Dominion Voting Systems filed a defamation suit against Fox News Network on Friday over the network’s claims that the company meddled in the 2020 election results. The suit, filed in Delaware where both companies are incorporated but not headquartered, is seeking $1.6 billion in damages.
In the complaint obtained by the Associated Press, Dominion argues that Fox began to spread falsehoods about the voting-services company in an attempt to win back viewers that dropped off because they saw Fox as “insufficiently supportive of President Trump, including because Fox was the first network to declare that President Trump lost Arizona.”
Dominion said Fox News continued to promote “verifiably false yet devastating lies” about the company, including debunked claims that Dominion used its voting machines and software to commit voter fraud and manipulate vote tallies.
“Yet even after Fox was put on specific written notice of the facts, it stuck to the inherently improbable and demonstrably false preconceived narrative and continued broadcasting the lies of facially unreliable sources — which were embraced by Fox’s own on-air personalities — because the lies were good for Fox’s business,” the complaint reads.
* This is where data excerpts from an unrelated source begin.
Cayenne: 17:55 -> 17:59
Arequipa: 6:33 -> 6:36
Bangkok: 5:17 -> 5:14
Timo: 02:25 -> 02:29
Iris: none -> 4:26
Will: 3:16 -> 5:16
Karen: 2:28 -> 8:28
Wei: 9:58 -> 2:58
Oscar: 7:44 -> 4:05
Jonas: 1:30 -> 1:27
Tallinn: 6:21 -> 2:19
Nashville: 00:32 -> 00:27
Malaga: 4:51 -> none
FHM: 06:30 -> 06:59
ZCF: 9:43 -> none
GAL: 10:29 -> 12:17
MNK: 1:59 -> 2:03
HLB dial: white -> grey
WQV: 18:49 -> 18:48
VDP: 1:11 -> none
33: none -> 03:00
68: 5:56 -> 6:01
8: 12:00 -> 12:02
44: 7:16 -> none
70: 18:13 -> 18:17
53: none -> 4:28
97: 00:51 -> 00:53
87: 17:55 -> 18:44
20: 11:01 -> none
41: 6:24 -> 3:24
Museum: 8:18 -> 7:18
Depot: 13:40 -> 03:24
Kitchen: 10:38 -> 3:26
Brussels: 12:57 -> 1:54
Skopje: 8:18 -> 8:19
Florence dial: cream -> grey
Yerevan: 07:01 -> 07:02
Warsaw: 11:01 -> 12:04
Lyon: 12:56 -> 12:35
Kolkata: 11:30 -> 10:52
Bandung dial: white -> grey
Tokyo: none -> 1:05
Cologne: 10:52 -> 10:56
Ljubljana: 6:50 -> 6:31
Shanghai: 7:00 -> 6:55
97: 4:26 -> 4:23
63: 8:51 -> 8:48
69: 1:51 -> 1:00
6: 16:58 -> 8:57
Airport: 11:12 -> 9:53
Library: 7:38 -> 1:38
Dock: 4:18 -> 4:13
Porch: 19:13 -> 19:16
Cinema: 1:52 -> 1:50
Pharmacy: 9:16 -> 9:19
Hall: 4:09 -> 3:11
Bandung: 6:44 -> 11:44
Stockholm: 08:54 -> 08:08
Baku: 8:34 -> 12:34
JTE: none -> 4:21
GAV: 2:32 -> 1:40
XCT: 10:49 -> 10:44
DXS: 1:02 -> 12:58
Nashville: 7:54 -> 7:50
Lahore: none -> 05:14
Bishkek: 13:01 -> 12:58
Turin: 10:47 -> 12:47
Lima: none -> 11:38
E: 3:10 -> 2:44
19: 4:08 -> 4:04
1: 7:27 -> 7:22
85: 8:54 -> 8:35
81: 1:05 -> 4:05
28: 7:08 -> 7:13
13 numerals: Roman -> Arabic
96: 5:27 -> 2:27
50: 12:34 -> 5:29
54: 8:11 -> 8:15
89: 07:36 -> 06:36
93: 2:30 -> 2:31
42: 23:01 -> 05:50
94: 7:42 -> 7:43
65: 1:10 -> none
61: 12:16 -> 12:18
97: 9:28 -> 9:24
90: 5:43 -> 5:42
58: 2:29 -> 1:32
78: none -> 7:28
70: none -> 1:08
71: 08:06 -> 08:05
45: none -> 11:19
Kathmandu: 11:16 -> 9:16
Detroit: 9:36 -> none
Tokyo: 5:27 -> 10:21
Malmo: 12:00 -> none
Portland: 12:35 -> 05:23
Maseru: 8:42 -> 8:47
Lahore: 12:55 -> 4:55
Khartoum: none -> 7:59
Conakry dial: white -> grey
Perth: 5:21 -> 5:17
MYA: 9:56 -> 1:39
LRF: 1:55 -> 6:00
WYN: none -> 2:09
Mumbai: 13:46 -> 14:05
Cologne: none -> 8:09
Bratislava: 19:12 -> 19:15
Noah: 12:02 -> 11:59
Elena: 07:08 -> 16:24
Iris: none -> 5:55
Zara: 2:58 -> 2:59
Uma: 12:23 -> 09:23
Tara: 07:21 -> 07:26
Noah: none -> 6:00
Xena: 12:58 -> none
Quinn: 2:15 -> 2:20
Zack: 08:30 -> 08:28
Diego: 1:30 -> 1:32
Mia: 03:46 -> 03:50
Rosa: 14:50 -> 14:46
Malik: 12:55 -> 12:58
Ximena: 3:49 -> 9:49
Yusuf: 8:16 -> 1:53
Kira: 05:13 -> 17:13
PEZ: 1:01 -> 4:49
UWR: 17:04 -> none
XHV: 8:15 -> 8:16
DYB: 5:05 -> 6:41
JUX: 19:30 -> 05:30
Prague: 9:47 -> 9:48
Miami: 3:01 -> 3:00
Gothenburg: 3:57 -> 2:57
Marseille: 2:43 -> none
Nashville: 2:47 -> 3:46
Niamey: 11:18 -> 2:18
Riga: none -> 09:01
It continued, “Fox took a small flame and turned it into a forest fire. As the dominant media company among those viewers dissatisfied with the election results, Fox gave these fictions a prominence they otherwise would never have achieved.”
Dominion was a frequent subject in right-wing conspiracy theories about the election, which claimed that the company rigged its voting machines to favor Joe Biden over Trump. There were even unfounded suggestions that the Colorado- and Toronto-based corporation had ties to the late Venezuelan leader Hugo Chávez and his family.
Allegations of massive voter fraud in the 2020 general election have been debunked. Even Attorney General Bill Barr said in December that the Department of Justice could find no evidence of meddling “on a scale that could have effected a different outcome in the election.”
Dominion has already filed suits against other individuals that frequently pushed these allegations against the company, including Rudy Giuliani, MyPillow CEO Mike Lindell, and attorney Sidney Powell. Fox News itself is already being sued by Smartmatic, another voting-equipment company, that also alleges the network made defamatory statements linking it to voter fraud.
In response to the lawsuit, Fox News released a statement that said, “Fox News Media is proud of our 2020 election coverage, which stands in the highest tradition of American journalism, and will vigorously defend against this baseless lawsuit in court.”
Fox intends to move to dismiss the suit, having issued four motions.